*** Opening of DATA SHOWN ***
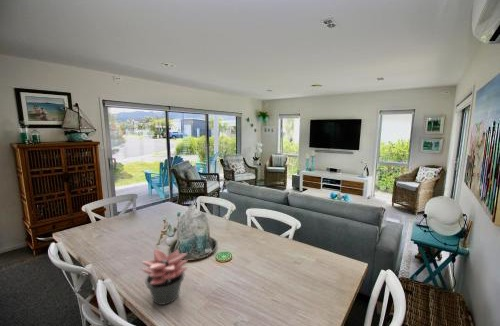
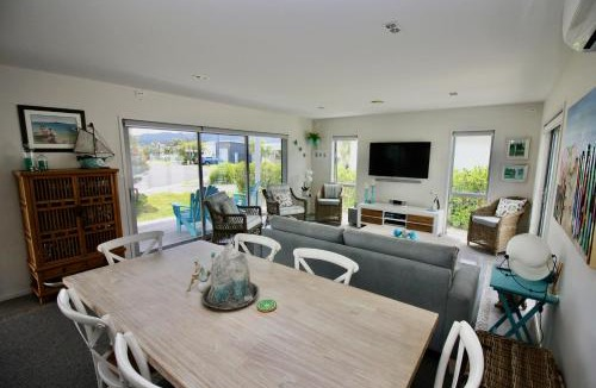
- succulent plant [141,248,189,306]
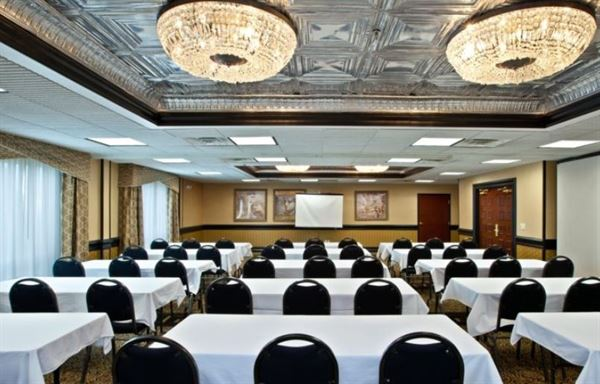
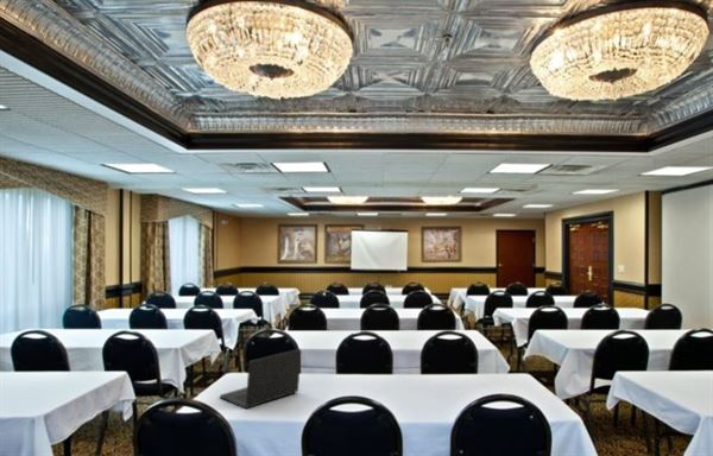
+ laptop [219,348,302,410]
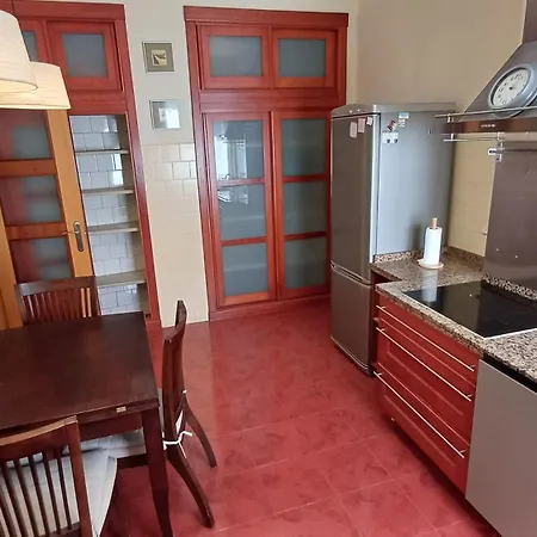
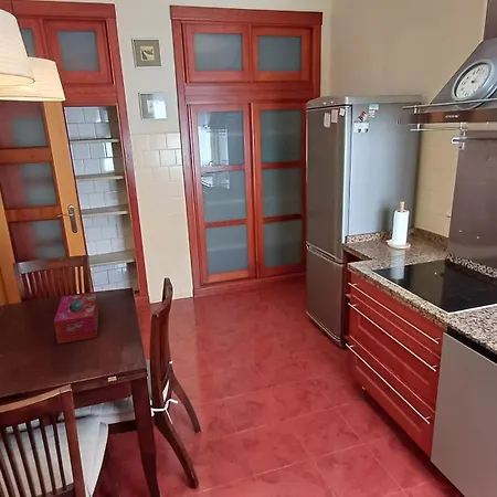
+ tissue box [53,292,99,345]
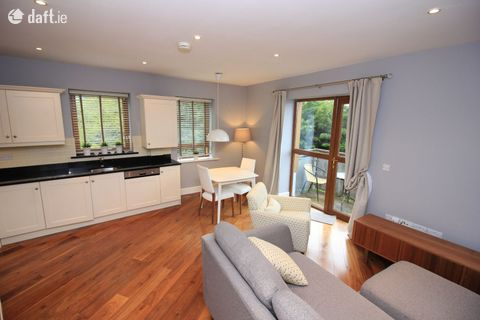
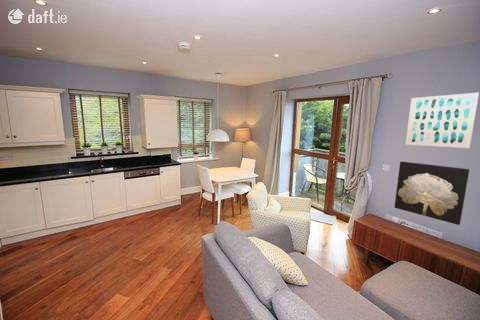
+ wall art [394,161,470,226]
+ wall art [405,92,480,149]
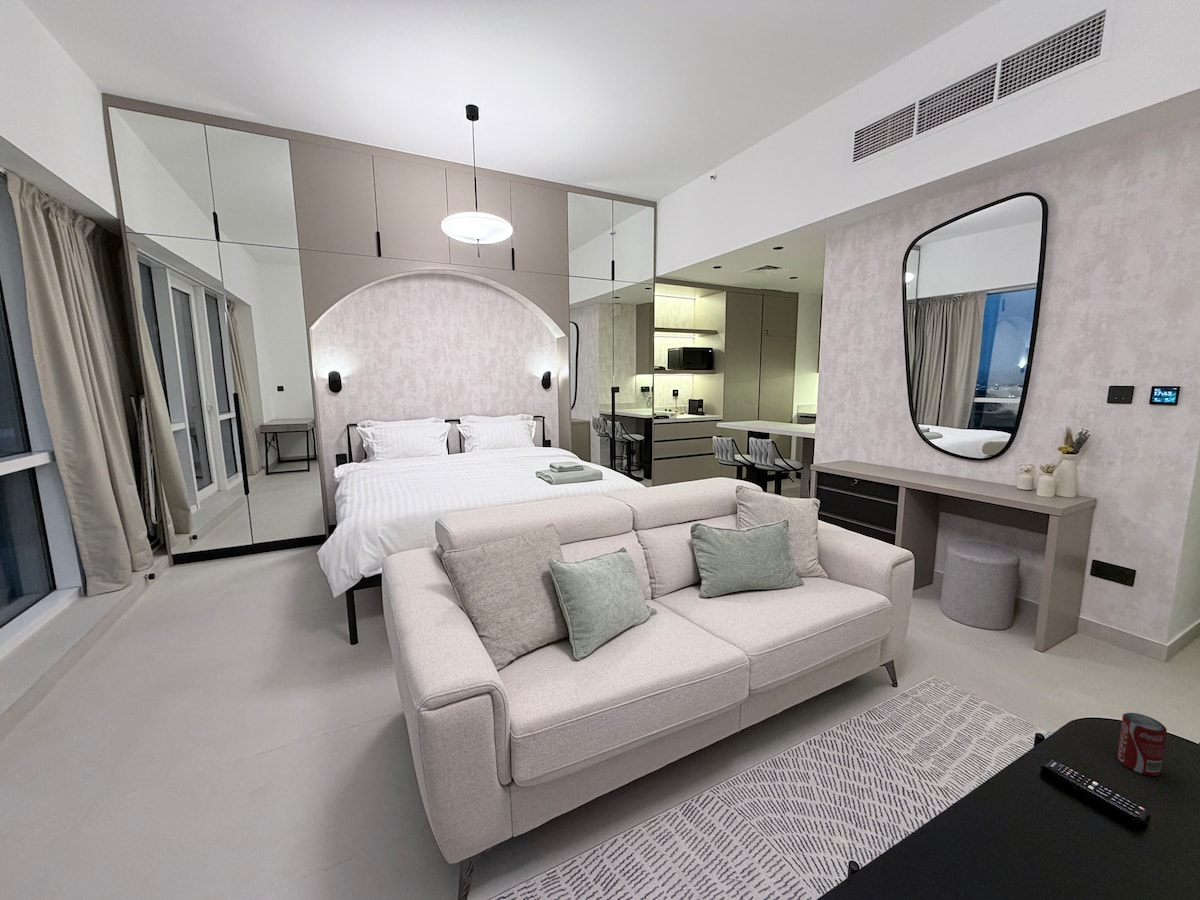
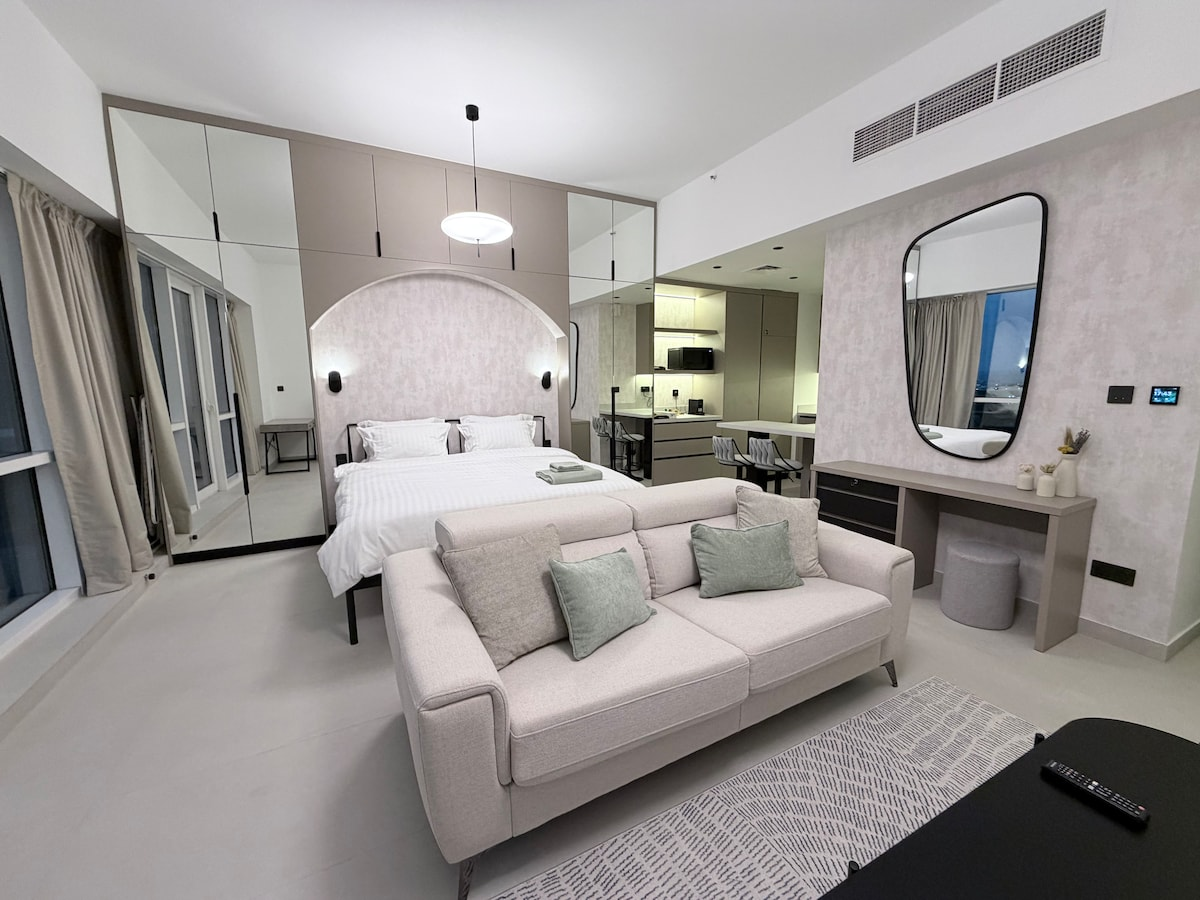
- beverage can [1117,712,1168,777]
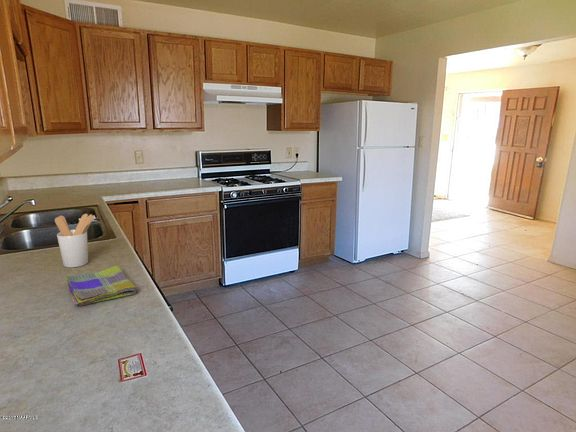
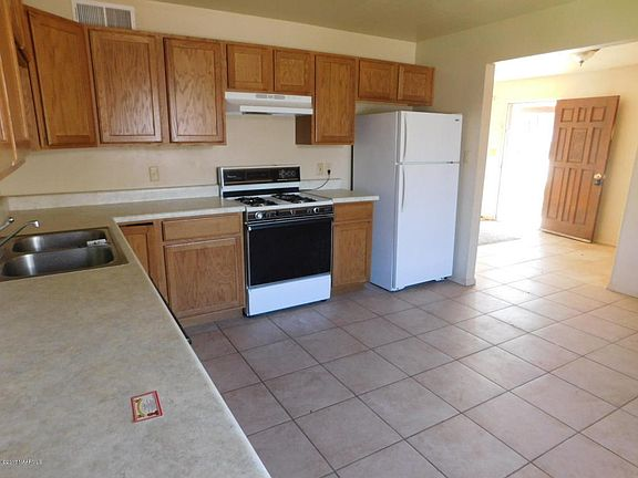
- utensil holder [54,213,96,268]
- dish towel [65,265,139,307]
*** Close of DATA SHOWN ***
● WHAT YOU WILL DO:
Using the material above, return every line exactly as it appears, minus the pictures.

● PROBLEM SOLUTION:
- succulent plant [141,248,189,306]
+ laptop [219,348,302,410]
+ tissue box [53,292,99,345]
+ wall art [394,161,470,226]
+ wall art [405,92,480,149]
- beverage can [1117,712,1168,777]
- utensil holder [54,213,96,268]
- dish towel [65,265,139,307]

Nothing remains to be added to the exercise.